Calvert Global Equity  vs.  Fidelity Advisor Technology

 Performance 
       Timeline  
Calvert Global Equity 

Risk-Adjusted Performance

Very Weak

 
Weak
 
Strong
Over the last 90 days Calvert Global Equity has generated negative risk-adjusted returns adding no value to fund investors. In spite of fairly strong forward indicators, Calvert Global is not utilizing all of its potentials. The current stock price disturbance, may contribute to short-term losses for the investors.
Fidelity Advisor Tec 

Risk-Adjusted Performance

Very Weak

 
Weak
 
Strong
Over the last 90 days Fidelity Advisor Technology has generated negative risk-adjusted returns adding no value to fund investors. In spite of latest weak performance, the Fund's technical indicators remain strong and the current disturbance on Wall Street may also be a sign of long term gains for the fund investors.
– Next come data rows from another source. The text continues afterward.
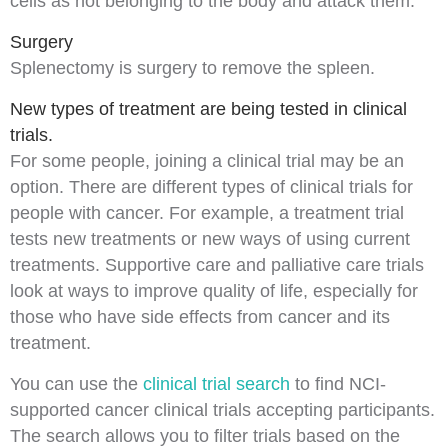
cells as not belonging to the body and attack them.
Surgery
Splenectomy is surgery to remove the
spleen
.
New types of treatment are being tested in clinical
trials.
For some people, joining a clinical trial may be an
option. There are different types of clinical trials for
people with cancer. For example, a treatment trial
tests new treatments or new ways of using current
treatments. Supportive care and palliative care trials
look at ways to improve quality of life, especially for
those who have side effects from cancer and its
treatment.
You can use the
clinical trial search
to find NCI-
supported cancer clinical trials accepting participants.
The search allows you to filter trials based on the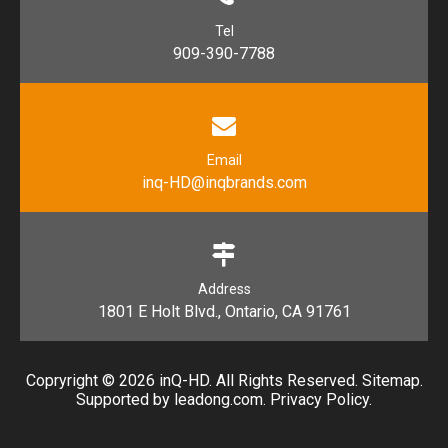
Tel
909-390-7788
Email
inq-HD@inqbrands.com
Address
1801 E Holt Blvd., Ontario, CA 91761​​​​​​​
Copryright ©
2026
​​​​​​​ inQ-HD. All Rights Reserved.
Sitemap
.
Supported by l
eadong.com
.
Privacy Policy
.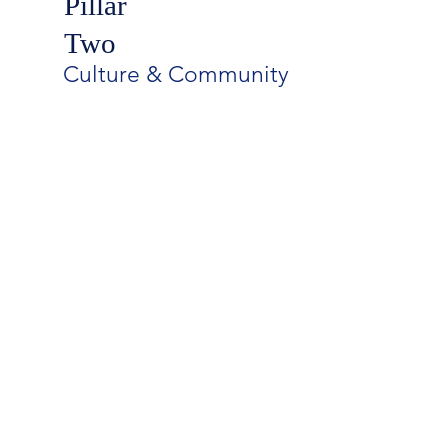
Pillar
Two
Culture & Community
Battle Ground Academy is a
dedicated, dynamic community
that exemplifies a culture of
compassion and connectedness.
The Strategic Plan unites us all in
welcoming BGA students into an
environment of respect and
acceptance, safeguarding their
health and well-being, and
stewarding their character
development.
Calvert Global and Fidelity Advisor Volatility Contrast

   Predicted Return Density   
       Returns  

Pair Trading with Calvert Global and Fidelity Advisor

The main advantage of trading using opposite Calvert Global and Fidelity Advisor positions is that it hedges away some unsystematic risk. Because of two separate transactions, even if Calvert Global position performs unexpectedly, Fidelity Advisor can make up some of the losses. Pair trading also minimizes risk from directional movements in the market. For example, if an entire industry or sector drops because of unexpected headlines, the short position in Fidelity Advisor will offset losses from the drop in Fidelity Advisor's long position.
The idea behind Calvert Global Equity and Fidelity Advisor Technology pairs trading is to make the combined position market-neutral, meaning the overall market's direction will not affect its win or loss (or potential downside or upside). This can be achieved by designing a pairs trade with two highly correlated stocks or equities that operate in a similar space or sector, making it possible to obtain profits through simple and relatively low-risk investment.
Check out your portfolio center.
Note that this page's information should be used as a complementary analysis to find the right mix of equity instruments to add to your existing portfolios or create a brand new portfolio. You can also try the Earnings Calls module to check upcoming earnings announcements updated hourly across public exchanges.